* _Work required_:
Retype all the entries word for word, but omit the pictures.

--- Input data Enclosed Below ---

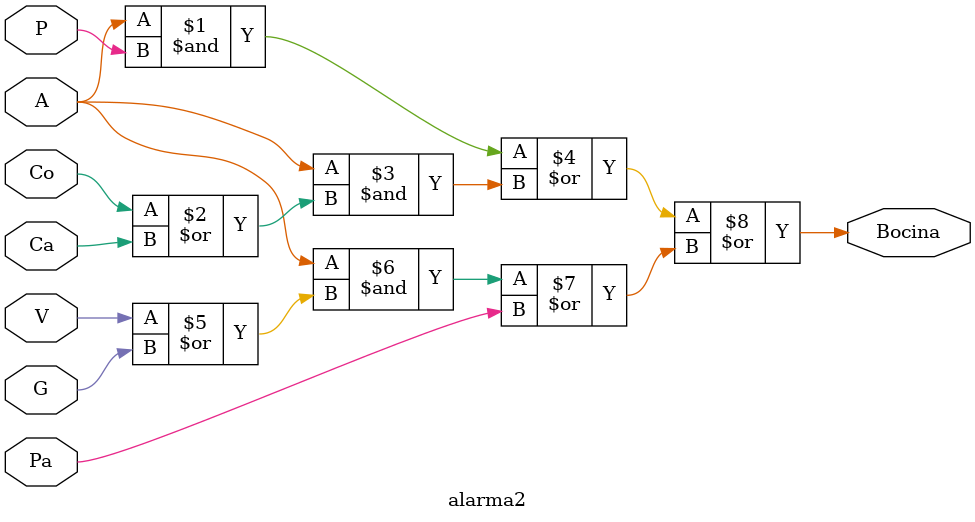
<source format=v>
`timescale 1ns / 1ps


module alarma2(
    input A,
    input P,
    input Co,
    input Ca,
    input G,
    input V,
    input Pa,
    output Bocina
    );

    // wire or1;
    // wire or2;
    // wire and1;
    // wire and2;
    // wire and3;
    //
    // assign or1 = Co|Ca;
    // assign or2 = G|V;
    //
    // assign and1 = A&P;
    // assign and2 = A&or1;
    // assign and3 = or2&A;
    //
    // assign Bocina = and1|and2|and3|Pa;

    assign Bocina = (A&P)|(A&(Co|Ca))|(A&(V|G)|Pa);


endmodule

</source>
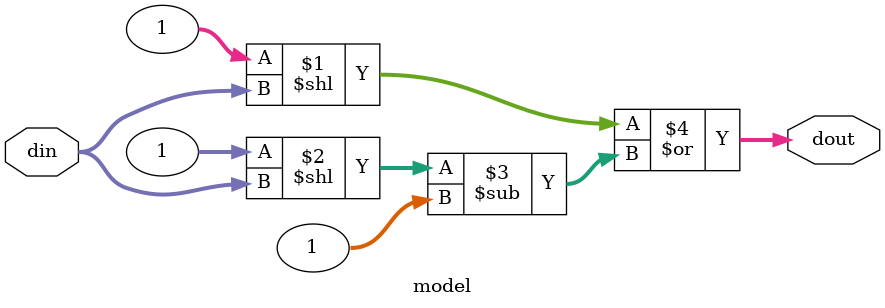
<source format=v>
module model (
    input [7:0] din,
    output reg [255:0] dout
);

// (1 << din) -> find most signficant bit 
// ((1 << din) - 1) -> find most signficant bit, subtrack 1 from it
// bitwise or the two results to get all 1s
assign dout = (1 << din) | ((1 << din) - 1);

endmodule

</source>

--- End of Enclosed Input data ---

* _Output_:
<source format=v>
`timescale 1ns / 1ps


module alarma2(
    input A,
    input P,
    input Co,
    input Ca,
    input G,
    input V,
    input Pa,
    output Bocina
    );

    // wire or1;
    // wire or2;
    // wire and1;
    // wire and2;
    // wire and3;
    //
    // assign or1 = Co|Ca;
    // assign or2 = G|V;
    //
    // assign and1 = A&P;
    // assign and2 = A&or1;
    // assign and3 = or2&A;
    //
    // assign Bocina = and1|and2|and3|Pa;

    assign Bocina = (A&P)|(A&(Co|Ca))|(A&(V|G)|Pa);


endmodule

</source>
<source format=v>
module model (
    input [7:0] din,
    output reg [255:0] dout
);

// (1 << din) -> find most signficant bit 
// ((1 << din) - 1) -> find most signficant bit, subtrack 1 from it
// bitwise or the two results to get all 1s
assign dout = (1 << din) | ((1 << din) - 1);

endmodule

</source>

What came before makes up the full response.